Teddy Daniels (Leonardo DiCaprio) is a U.S. Marshall sent to investigate the disappearance of a prisoner in a mental hospital for the criminally insane. He arrives to the hospital to find it steeped in secrets. No one will talk and he soon discovers things aren’t exactly what they seem – a discovery that climaxes in an interesting way. The movie also looks deep in Daniels’ past including his tour in World War II and the death of his wife. The plot is filled with excellent twists and turns, yet the movie falls short at its ending. Now it would be a shame to tell you all the ending and ruin the entire experience for you, but it is confusing and a little lackluster to say the least. This is the biggest fault of the movie. A thriller like this can only be truly great if the ending lives up to the quality of the story. No movie can be perfect, but the burden of entertainment rests on the ending. This, however, is just one opinion.

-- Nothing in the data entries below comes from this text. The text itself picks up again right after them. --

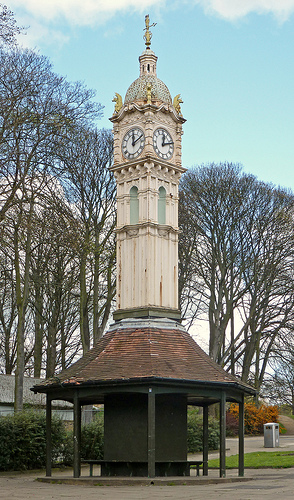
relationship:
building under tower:
[30, 318, 257, 487] [108, 15, 187, 321]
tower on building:
[108, 15, 187, 321] [30, 318, 257, 487]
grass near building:
[191, 452, 293, 468] [30, 318, 257, 487]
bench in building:
[78, 458, 204, 476] [30, 318, 257, 487]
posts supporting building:
[45, 389, 245, 479] [30, 318, 257, 487]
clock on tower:
[121, 128, 147, 160] [108, 15, 187, 321]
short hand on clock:
[130, 132, 136, 146] [121, 128, 147, 160]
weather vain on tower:
[141, 14, 159, 50] [108, 15, 187, 321]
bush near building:
[0, 409, 66, 471] [30, 318, 257, 487]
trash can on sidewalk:
[263, 421, 281, 448] [1, 410, 293, 499]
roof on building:
[30, 317, 259, 394] [30, 318, 257, 487]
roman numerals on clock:
[121, 128, 146, 160] [121, 128, 147, 160]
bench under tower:
[78, 458, 204, 476] [108, 15, 187, 321]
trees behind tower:
[0, 1, 293, 409] [108, 15, 187, 321]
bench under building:
[78, 458, 204, 476] [30, 318, 257, 487]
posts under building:
[45, 389, 245, 479] [30, 318, 257, 487]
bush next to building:
[0, 409, 66, 471] [30, 318, 257, 487]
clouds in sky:
[0, 1, 292, 406] [0, 2, 293, 408]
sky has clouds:
[0, 2, 293, 408] [0, 1, 292, 406]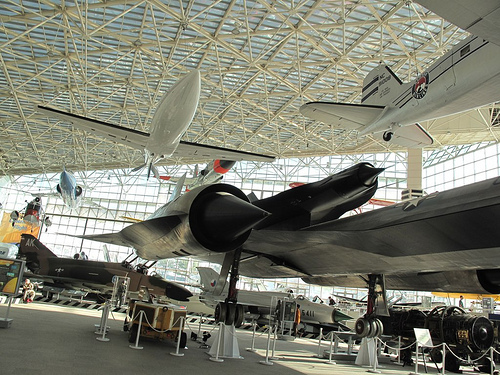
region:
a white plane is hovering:
[31, 24, 316, 338]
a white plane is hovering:
[60, 24, 255, 310]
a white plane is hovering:
[53, 51, 305, 291]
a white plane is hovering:
[30, 20, 245, 251]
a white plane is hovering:
[62, 49, 367, 359]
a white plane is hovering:
[47, 36, 264, 323]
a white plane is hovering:
[55, 70, 284, 334]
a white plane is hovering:
[68, 50, 229, 231]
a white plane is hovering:
[59, 64, 322, 321]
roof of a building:
[297, 47, 322, 85]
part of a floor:
[121, 352, 125, 353]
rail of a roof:
[325, 30, 341, 48]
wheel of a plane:
[361, 317, 378, 339]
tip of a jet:
[266, 197, 270, 223]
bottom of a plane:
[174, 85, 194, 129]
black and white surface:
[79, 293, 89, 308]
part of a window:
[441, 177, 446, 184]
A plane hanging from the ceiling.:
[293, 26, 499, 153]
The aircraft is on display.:
[18, 63, 285, 187]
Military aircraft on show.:
[15, 218, 196, 313]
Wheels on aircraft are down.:
[209, 291, 416, 346]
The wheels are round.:
[206, 298, 396, 357]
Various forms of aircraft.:
[6, 0, 498, 372]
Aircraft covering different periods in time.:
[2, 0, 499, 370]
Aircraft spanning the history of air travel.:
[2, 1, 499, 372]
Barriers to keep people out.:
[86, 272, 320, 369]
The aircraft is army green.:
[17, 232, 207, 315]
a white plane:
[79, 54, 285, 186]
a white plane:
[100, 27, 252, 259]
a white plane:
[82, 70, 169, 147]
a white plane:
[115, 91, 343, 345]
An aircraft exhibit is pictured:
[13, 8, 495, 363]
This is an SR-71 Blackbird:
[75, 165, 497, 295]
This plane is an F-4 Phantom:
[17, 229, 194, 306]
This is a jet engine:
[126, 182, 274, 271]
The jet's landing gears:
[209, 290, 393, 340]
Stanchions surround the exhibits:
[91, 294, 229, 365]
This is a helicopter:
[6, 187, 55, 229]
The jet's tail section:
[16, 229, 57, 276]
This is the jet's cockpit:
[119, 253, 166, 280]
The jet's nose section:
[163, 274, 198, 308]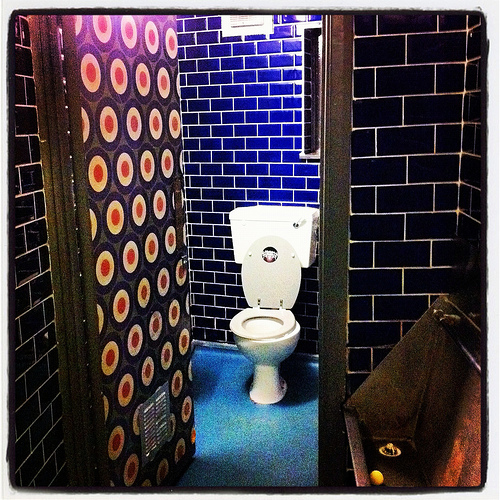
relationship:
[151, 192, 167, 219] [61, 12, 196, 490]
circle design on door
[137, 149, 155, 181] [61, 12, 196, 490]
circle design on door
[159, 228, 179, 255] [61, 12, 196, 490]
circle design on door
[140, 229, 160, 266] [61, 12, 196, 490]
circle design on door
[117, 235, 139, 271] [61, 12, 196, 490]
circle design on door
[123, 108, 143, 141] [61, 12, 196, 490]
circle design on door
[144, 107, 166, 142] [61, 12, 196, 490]
circle design on door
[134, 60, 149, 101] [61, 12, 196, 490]
circle design on door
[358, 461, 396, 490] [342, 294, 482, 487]
ball in metal tub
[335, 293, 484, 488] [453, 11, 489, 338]
metal tub attached to wall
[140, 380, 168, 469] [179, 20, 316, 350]
vent in side of wall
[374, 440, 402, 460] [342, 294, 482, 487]
drain system in metal tub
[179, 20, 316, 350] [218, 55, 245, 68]
wall has brick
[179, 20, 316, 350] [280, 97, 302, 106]
wall has brick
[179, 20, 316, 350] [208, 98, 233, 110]
wall has brick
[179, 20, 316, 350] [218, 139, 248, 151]
wall has brick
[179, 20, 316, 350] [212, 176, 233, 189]
wall has tile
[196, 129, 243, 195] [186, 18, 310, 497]
tile on wall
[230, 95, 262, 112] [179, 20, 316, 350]
tile on wall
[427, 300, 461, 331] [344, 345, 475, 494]
faucet into tub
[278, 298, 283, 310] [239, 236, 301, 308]
hinges on toilet seat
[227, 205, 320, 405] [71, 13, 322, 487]
toilet in bathroom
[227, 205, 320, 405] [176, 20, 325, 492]
toilet in restroom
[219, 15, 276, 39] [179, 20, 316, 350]
white on wall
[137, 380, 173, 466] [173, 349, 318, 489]
vent on floor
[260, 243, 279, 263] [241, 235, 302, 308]
sticker on lid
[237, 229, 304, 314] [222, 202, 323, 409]
lid on toilet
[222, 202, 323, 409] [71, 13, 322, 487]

Technically speaking, Shutter Island was done quite well. Special attention should be made to the lighting. Whether it’s conveying Daniels’s hallucinations or creating the mood with a dim flame of a match, each is carefully crafted to send chills down your spine. Another notable technical aspect is the score and soundtrack. The mix of classical music with a loud and powerful original score helps move the movie along. The acting was good, but nothing truly noteworthy. The characters weren’t exactly original and the acting reflected that, particularly DiCaprio as an angry Boston cop.
Shutter Island isn’t the top notch film it could have been, but that doesn’t mean it should be entirely overlooked, either. It is entertaining with enough action and suspense to keep you on the edge of your seat. Yet be forewarned: the ending won’t be what you expect and you may not end up liking it. However, half the experience of going to the movies is taking that risk in order to find that perfect movie. If you’re looking for a provocative and suspenseful movie, you might want to look into this film. If you scare easily or are prone to disappointment, you might want to try something else.